The fact that the iPlayer is looking to go global shouldn't come as a surprise but some might question the timing given that the coalition government has already confirmed that it will freeze the licence fee (after an initial, short-lived reluctance).
The so-called Beeb tax currently stands at £145.50 per annum and may well prove to be insufficient to finance the corporation's grander ambitions to become a worldwide player much to the behest of rivals like News Corporation.
But there are at least four reasons why the BBC wants to make of the iPlayer, a contender on the global stage; first, there are a number of competitors that have started to emerge at least in the U.S and in more mature markets.
Youtube has already made overtures towards content producers in the US and in Europe and already carries content from the Beeb.
Another player, Hulu, is set to become a force to be reckoned with as it has the backing of the main content powerhouses across the pond.
The second reason has to do with the fact that by becoming a bigger player, the BBC iPlayer may foster the growth and adoption of Youview, formerly known as project Canvas, the other online streaming project the BBC (together with Talktalk, BT and a host of content producers) has embarked on.

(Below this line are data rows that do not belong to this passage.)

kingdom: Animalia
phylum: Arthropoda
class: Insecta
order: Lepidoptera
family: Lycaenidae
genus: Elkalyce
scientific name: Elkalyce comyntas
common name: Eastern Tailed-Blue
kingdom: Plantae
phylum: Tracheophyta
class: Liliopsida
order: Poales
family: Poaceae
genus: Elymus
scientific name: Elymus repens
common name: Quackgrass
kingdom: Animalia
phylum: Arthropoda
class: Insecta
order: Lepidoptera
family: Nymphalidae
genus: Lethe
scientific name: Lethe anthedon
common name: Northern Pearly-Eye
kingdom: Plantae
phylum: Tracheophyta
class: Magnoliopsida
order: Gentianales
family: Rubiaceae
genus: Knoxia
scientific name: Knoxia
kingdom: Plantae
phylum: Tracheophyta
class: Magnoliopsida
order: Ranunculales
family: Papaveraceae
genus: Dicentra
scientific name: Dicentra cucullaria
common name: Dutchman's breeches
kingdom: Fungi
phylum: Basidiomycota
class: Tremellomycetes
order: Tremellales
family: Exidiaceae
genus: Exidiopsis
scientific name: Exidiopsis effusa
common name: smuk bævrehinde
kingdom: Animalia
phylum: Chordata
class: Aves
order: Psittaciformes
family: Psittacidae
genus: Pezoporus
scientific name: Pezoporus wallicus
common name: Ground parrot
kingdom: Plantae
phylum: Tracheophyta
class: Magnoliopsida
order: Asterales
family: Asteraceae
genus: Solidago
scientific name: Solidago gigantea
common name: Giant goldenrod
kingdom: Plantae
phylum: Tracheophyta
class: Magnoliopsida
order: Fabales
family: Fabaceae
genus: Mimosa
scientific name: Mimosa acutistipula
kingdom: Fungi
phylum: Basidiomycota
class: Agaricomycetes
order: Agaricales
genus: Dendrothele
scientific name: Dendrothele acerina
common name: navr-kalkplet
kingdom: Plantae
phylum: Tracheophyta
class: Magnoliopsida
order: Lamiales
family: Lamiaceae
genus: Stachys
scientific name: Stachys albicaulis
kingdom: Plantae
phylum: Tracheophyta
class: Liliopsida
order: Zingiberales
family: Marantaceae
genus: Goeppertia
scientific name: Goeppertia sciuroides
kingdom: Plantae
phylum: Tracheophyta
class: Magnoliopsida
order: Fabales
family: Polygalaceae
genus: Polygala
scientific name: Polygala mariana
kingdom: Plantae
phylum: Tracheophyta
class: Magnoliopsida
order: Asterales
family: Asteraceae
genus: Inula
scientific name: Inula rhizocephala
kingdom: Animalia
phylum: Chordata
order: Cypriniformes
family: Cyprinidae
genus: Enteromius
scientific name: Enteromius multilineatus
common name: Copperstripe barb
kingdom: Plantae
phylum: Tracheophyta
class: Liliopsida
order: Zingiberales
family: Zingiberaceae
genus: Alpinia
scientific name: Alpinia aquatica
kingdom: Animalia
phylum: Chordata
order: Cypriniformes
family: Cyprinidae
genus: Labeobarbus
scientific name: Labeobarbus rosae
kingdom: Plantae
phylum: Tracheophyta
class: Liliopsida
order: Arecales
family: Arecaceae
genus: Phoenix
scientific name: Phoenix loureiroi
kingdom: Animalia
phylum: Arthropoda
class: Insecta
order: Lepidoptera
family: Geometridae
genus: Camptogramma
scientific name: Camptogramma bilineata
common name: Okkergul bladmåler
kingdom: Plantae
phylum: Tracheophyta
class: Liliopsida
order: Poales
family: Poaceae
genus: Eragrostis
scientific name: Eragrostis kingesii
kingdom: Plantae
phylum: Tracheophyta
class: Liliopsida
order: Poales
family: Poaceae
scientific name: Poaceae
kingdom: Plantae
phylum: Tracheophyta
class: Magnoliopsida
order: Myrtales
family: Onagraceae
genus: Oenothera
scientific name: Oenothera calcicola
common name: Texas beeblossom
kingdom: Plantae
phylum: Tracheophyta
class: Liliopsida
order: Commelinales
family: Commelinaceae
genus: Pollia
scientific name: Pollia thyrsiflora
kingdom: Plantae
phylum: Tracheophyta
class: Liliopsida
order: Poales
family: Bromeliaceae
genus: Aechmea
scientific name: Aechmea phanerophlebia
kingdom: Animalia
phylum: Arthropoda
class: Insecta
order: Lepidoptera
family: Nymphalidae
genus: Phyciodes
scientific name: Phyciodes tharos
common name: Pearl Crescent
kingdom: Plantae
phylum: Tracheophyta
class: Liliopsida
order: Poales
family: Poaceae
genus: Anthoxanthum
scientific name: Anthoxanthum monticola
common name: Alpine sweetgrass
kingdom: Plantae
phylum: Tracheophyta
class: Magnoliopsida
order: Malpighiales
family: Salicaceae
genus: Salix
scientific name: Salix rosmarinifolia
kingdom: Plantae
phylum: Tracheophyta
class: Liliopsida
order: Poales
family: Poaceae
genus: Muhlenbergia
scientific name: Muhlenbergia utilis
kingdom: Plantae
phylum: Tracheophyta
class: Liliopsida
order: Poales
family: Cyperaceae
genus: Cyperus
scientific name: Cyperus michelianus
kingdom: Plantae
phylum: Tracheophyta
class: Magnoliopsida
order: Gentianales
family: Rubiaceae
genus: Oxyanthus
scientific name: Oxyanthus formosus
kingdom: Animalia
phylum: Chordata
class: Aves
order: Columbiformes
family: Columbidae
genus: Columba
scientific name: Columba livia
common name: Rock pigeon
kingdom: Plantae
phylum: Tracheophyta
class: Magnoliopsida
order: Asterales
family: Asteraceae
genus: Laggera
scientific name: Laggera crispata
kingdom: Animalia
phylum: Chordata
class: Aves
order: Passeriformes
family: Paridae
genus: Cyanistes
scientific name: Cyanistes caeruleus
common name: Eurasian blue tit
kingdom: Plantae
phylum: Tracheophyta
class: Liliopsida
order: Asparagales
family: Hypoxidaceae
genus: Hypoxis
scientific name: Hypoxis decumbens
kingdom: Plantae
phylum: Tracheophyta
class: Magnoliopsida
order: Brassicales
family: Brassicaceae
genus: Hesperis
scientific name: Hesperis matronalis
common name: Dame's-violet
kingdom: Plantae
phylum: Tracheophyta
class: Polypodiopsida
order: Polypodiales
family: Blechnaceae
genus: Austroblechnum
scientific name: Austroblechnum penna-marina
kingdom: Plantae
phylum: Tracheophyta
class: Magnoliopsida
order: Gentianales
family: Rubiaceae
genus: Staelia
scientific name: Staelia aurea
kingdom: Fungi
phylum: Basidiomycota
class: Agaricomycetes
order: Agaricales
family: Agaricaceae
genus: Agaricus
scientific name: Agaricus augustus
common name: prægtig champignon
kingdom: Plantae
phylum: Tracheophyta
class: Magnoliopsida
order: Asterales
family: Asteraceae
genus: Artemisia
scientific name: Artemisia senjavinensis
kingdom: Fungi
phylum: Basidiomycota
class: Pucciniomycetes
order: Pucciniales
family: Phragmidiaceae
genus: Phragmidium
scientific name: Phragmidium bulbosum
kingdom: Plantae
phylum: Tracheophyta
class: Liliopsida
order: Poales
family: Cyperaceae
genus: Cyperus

The third compelling reason is piracy; programme produced by the corporation already account for some of the most popular (and pirated) content on the interweb. Rather than preventing fans to get their regular dose of Doctor Who and encourage them to get them illegally, it is preferable to offer an ad-supported or paid for platform instead
Finally, had the corporation chosen to stick to a UK-only VoD platform, it may have had to sell a number of its crown jewels (BBC Worldwide or BBC Magazines) or close more existing operations in order to finance its expansion globally, something that would have seriously dented employee morale.